La miopia russa fu testimoniata da altri due fatti chiave. Dopo essersi gloriato della propria grandezza nazionale lo Stato russo di Kiev si divise in vari principati per poi essere travolto, ormai disunito, dall’ennesima ondata, questa volta rappresentata dai mongoli o tartari. Fu una novità vera, perché unici nella Storia, riuscirono nell’impossibile impresa di fondare un impero nel centro dell’Asia: infatti finì presto diviso in khanati.

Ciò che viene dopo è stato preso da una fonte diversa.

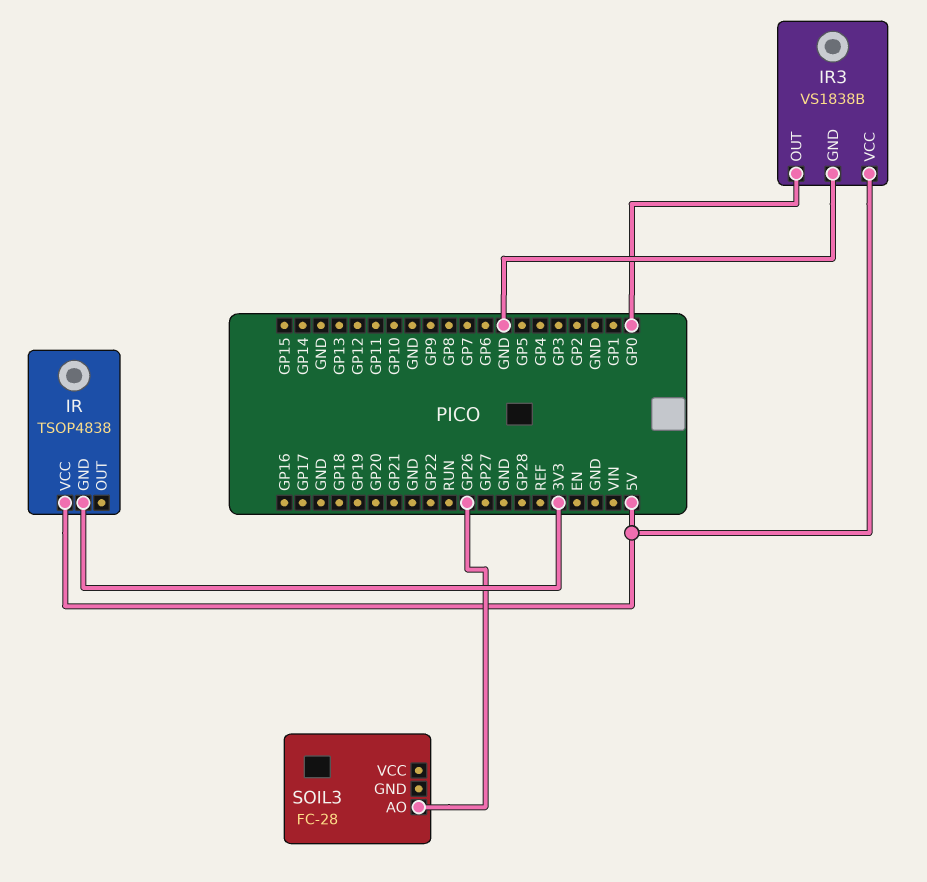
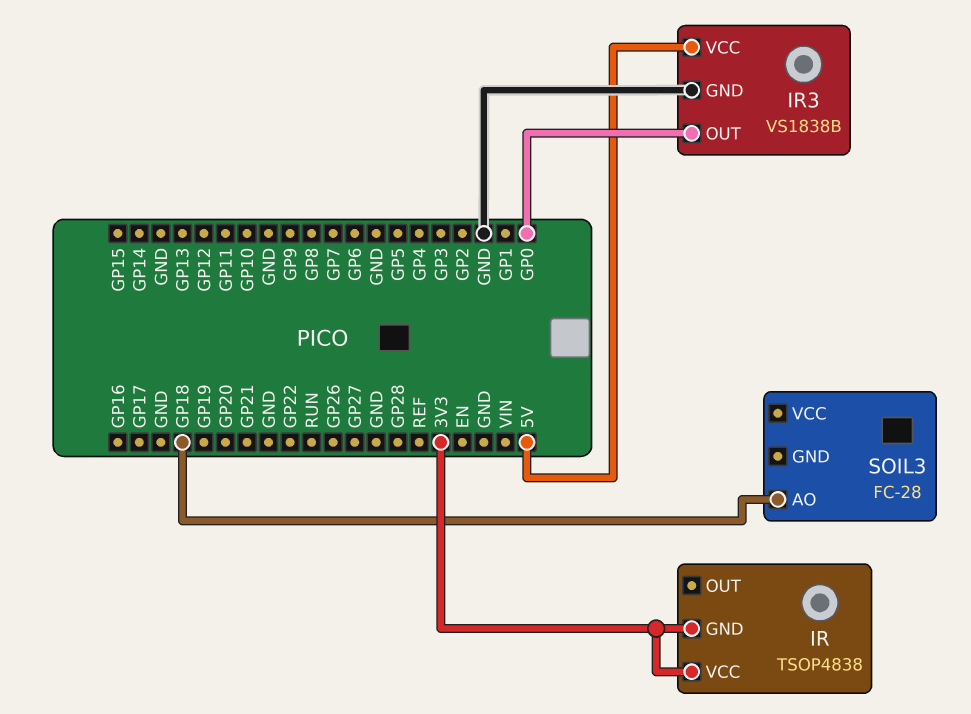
IR pin VCC: 5V -> 3V3
SOIL3 pin AO: GP26 -> GP18

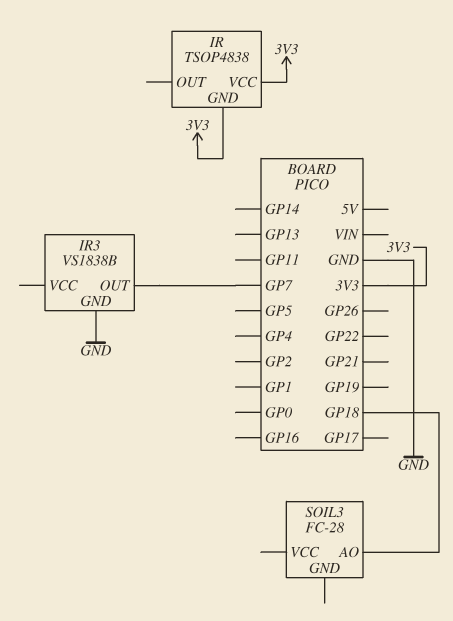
IR3 pin OUT: GP0 -> GP7
IR3 pin VCC: 5V -> none

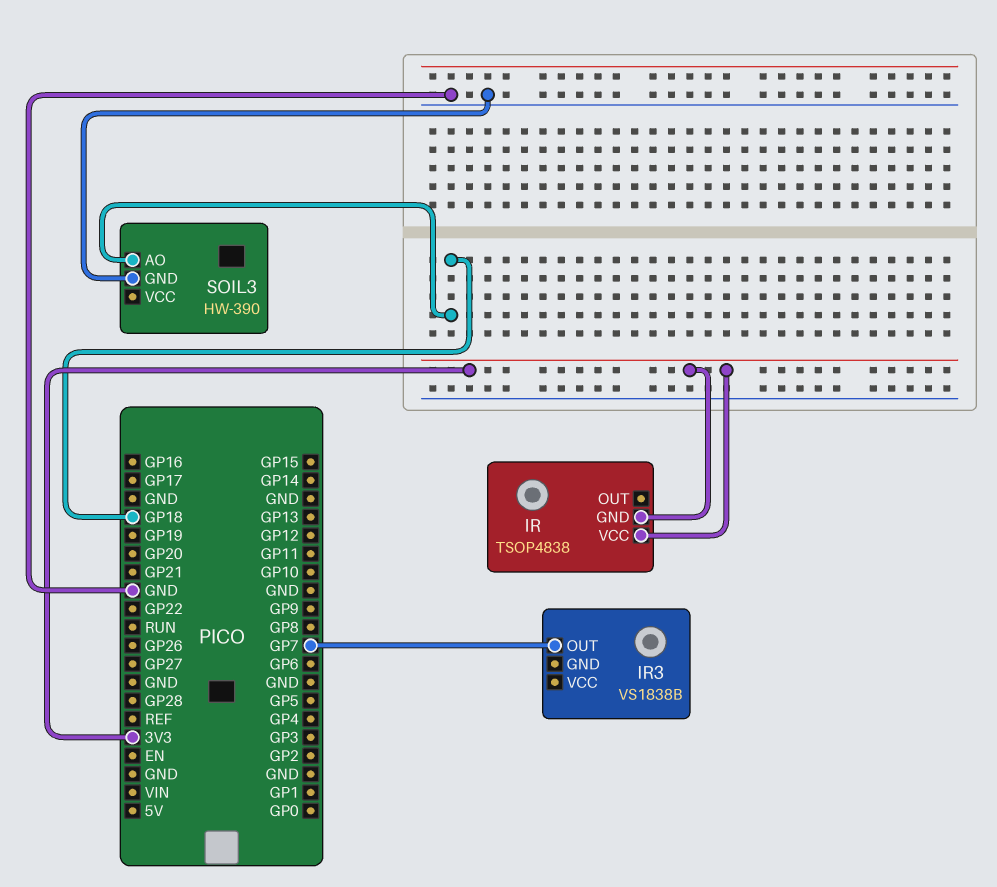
IR3 pin GND: GND -> none
SOIL3: FC-28 -> HW-390
SOIL3 pin GND: none -> GND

Mentre i Mongoli rendevano i vari principati russi loro vassalli, uno spiccava, ancora oggi considerato la culla vera dell’Ucraina, il principato di Prejaslav (nell’area vicina a Kiev), che essendo zona di confine con i Mongoli fu appunto chiamato Ucraina, “sul confine”. Riuscì a trattare con Bisanzio e col papato di Roma per mantenere una certa indipendenza e ruolo internazionale, in chiave anti-mongola, senza dimenticare l’importanza di proteggere i commerci lungo il Dnepr. Per cercar riparo, i popoli russi cominciarono a spostarsi verso Nord in aree più tranquille e meno esposte a invasioni. Ormai avevano capito che la vita da quelle parti era impossibile e con loro, grazie a qualche leader visionario, il nome Russia, nato tra il Dnepr e il Mar Nero, si spostò verso Nord, nella Moscovia che poi sarà la Russia moderna e contemporanea, regno e poi impero. Il nome Ucraina comincia a essere usato per un principato invece che nei secoli successivi sarà travolto e conquistato. I russi attestano il loro potere imperiale e internazionale in quanto stabilizzatori dell’area del centro e Nord dell’Eurasia, rendendo un servizio epocale tanto all’Europa quanto a Cina e India. Dopo aver costruito un regno nell’area baltica e verso il Nord inospitale che nessuno voleva abitare costruirono il loro orgoglio nella “terra di nessuno” delle steppe e foreste del Nord asiatico, dominando sui popoli del Centro dell’Eurasia. Gli Ucraini rimasero stritolati tra loro e gli altri Stati slavi che nascevano a Occidente: mentre per secoli erano nomadi a crear problemi, ora sono Stati tra loro in guerra per l’egemonia, in cerca di uno sbocco sul Mar Nero. La coscienza nazionale ucraina si vien cementando come comunità costantemente sotto attacco e perciò orgogliosamente guerriera.